§ **Records for processing**
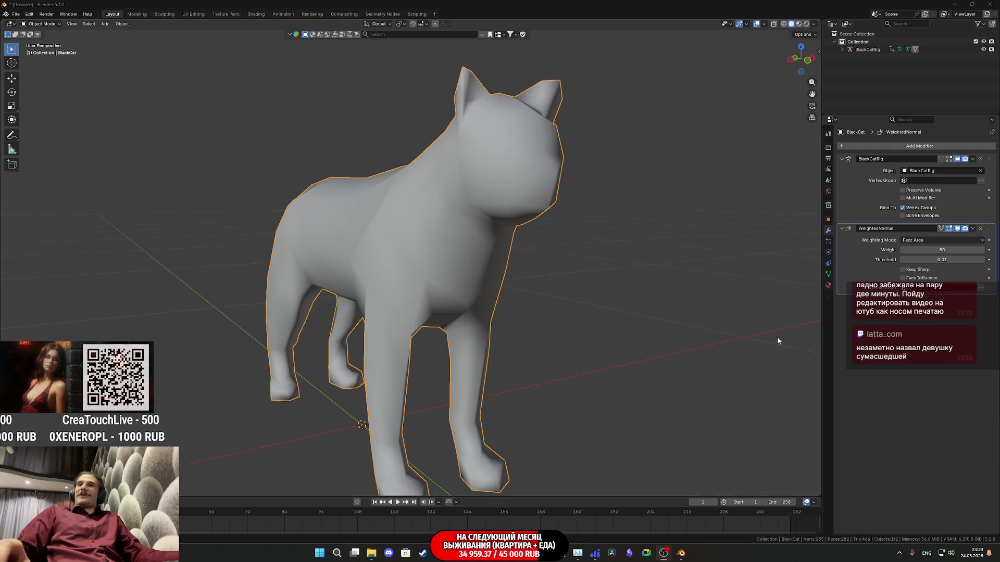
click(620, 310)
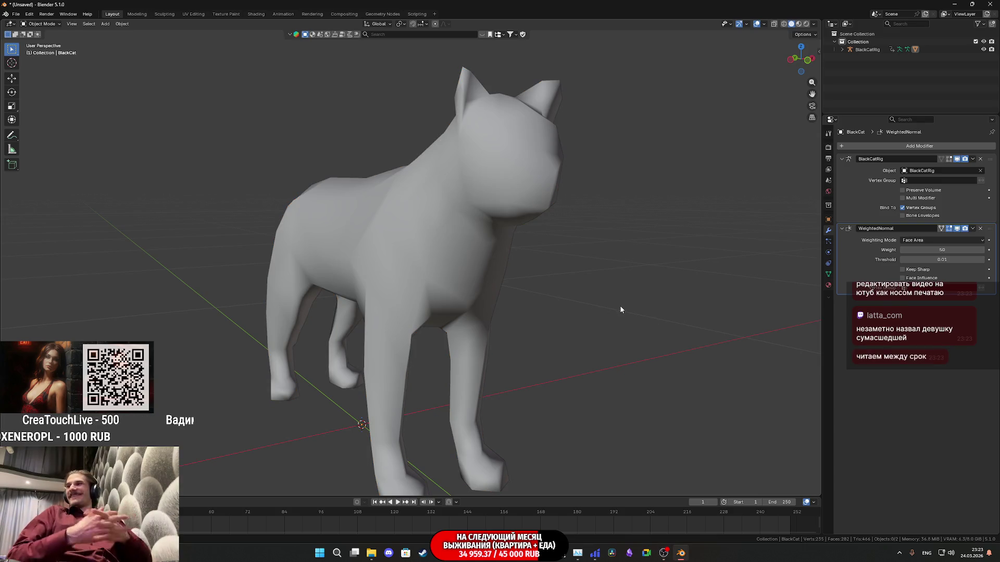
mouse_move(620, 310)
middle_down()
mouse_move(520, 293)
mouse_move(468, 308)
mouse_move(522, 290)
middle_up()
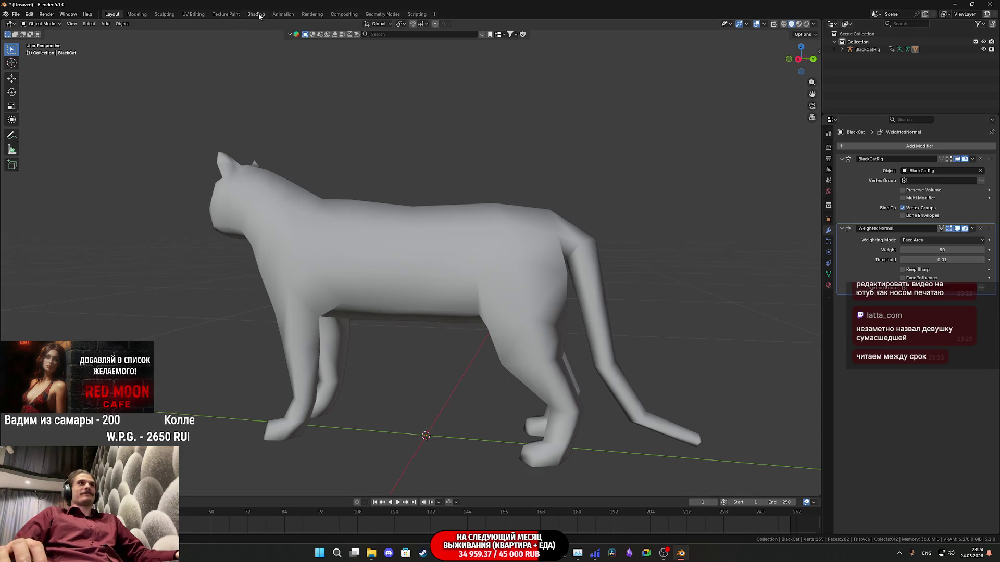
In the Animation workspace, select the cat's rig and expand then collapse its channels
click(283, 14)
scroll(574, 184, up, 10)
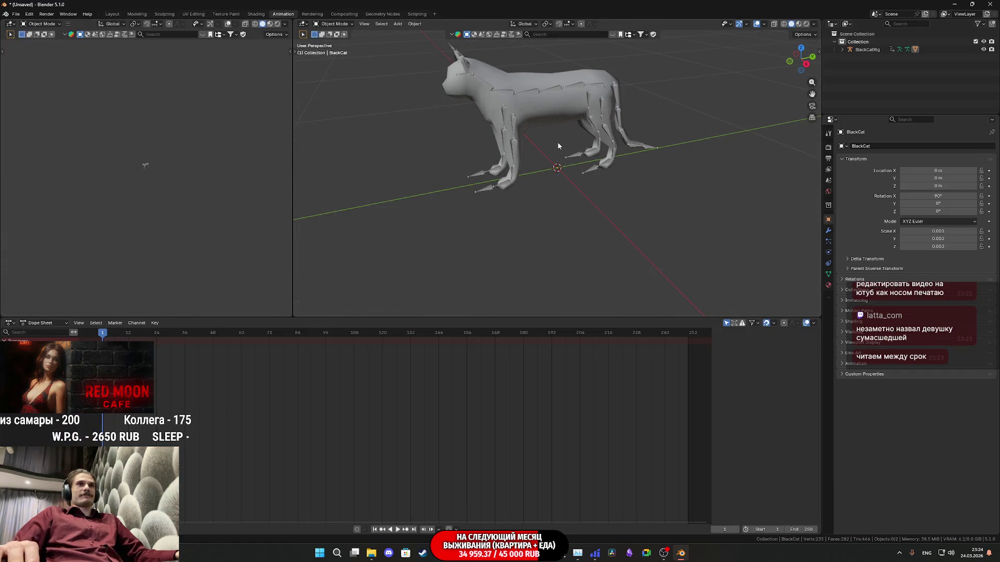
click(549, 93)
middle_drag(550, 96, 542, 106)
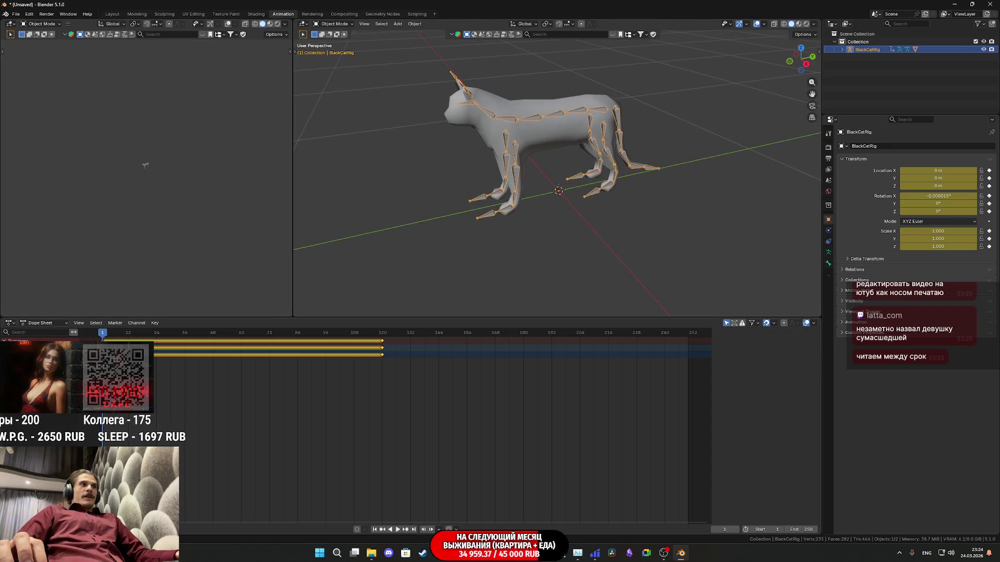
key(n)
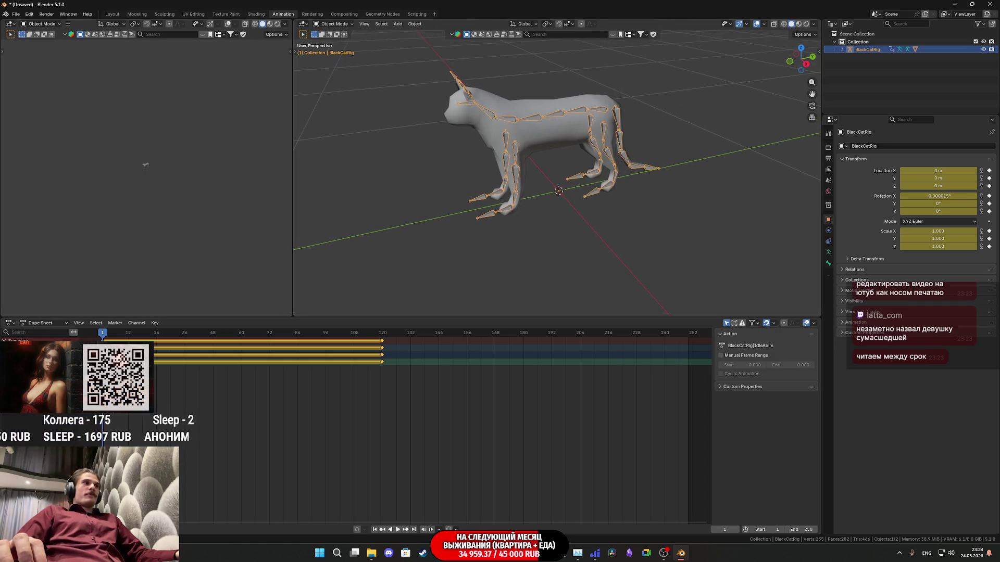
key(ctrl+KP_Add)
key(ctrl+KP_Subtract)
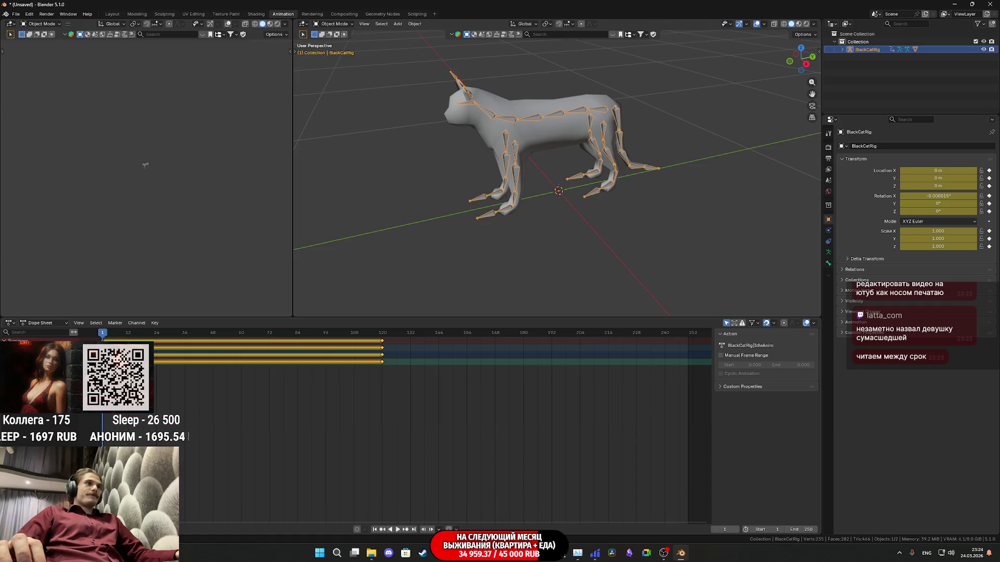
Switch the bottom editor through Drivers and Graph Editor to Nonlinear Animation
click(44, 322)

---

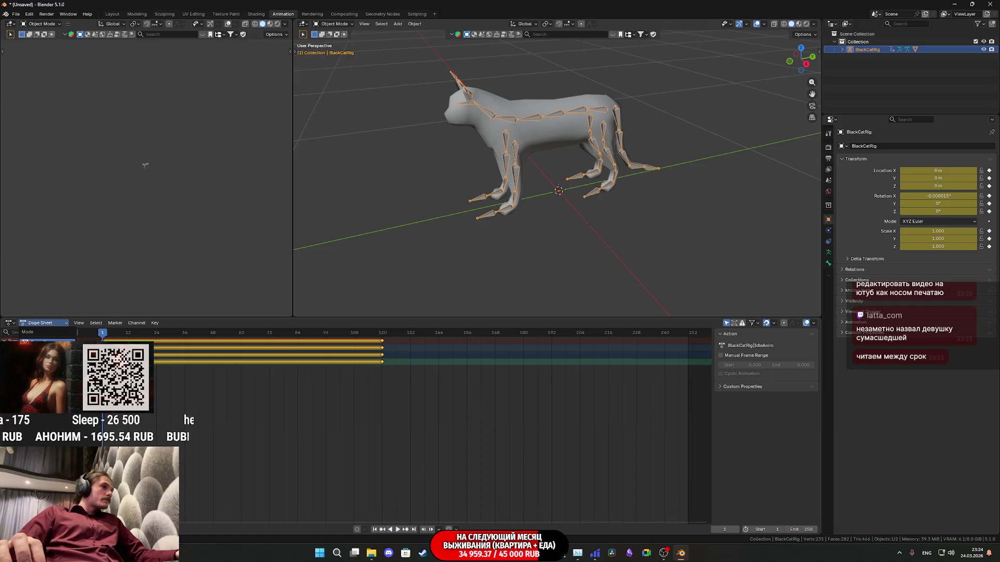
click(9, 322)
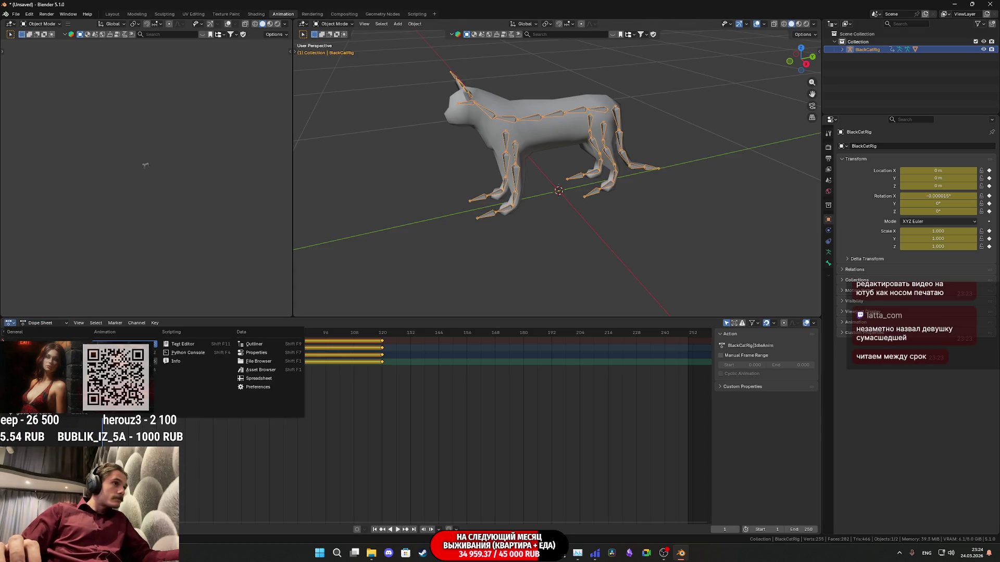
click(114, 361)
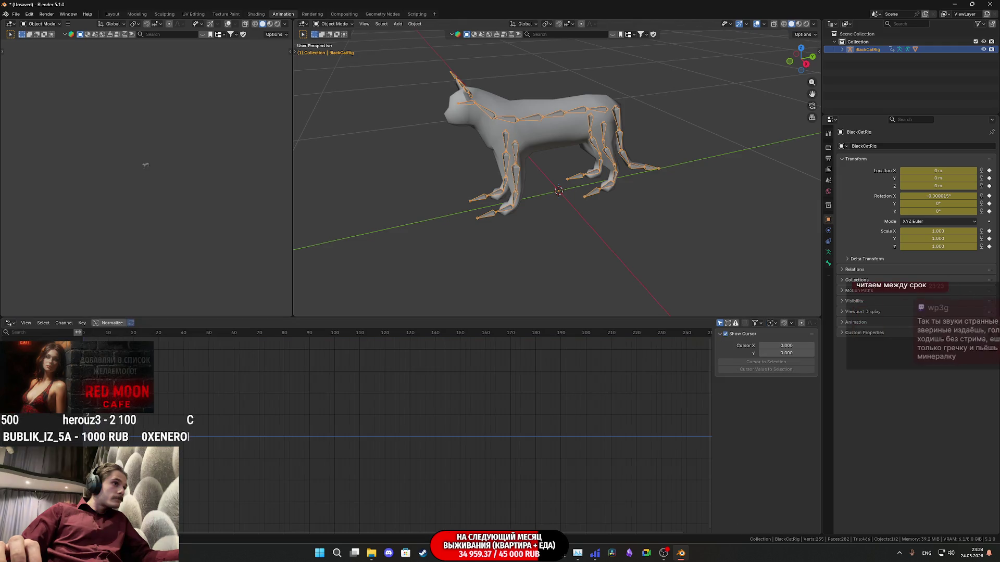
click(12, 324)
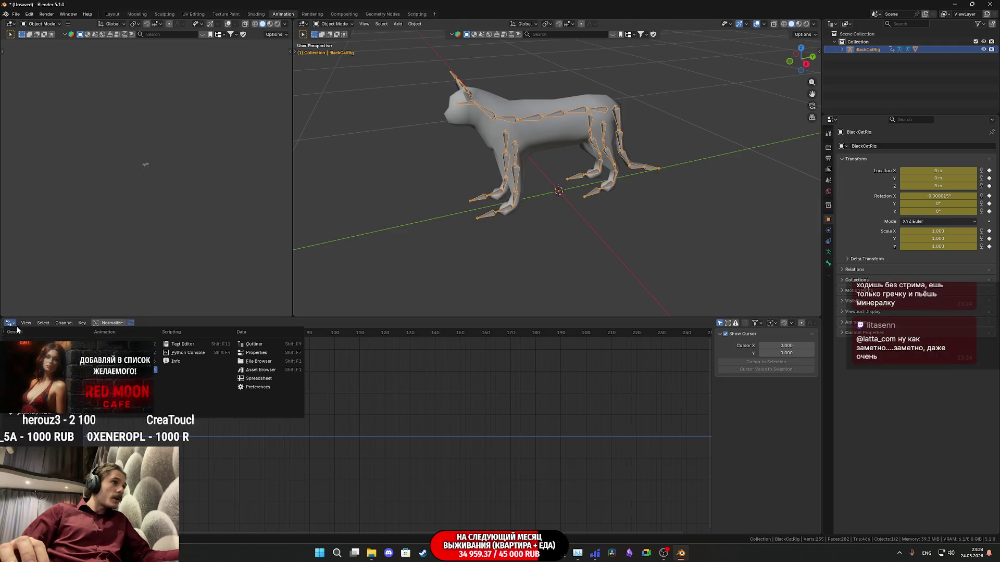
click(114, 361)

§ **Work instruction**
The expected answer is a copy of each line in the records that holds the word "click".

§ **Exercise response**
click(620, 310)
click(283, 14)
click(549, 93)
click(44, 322)
click(9, 322)
click(114, 361)
click(12, 324)
click(114, 361)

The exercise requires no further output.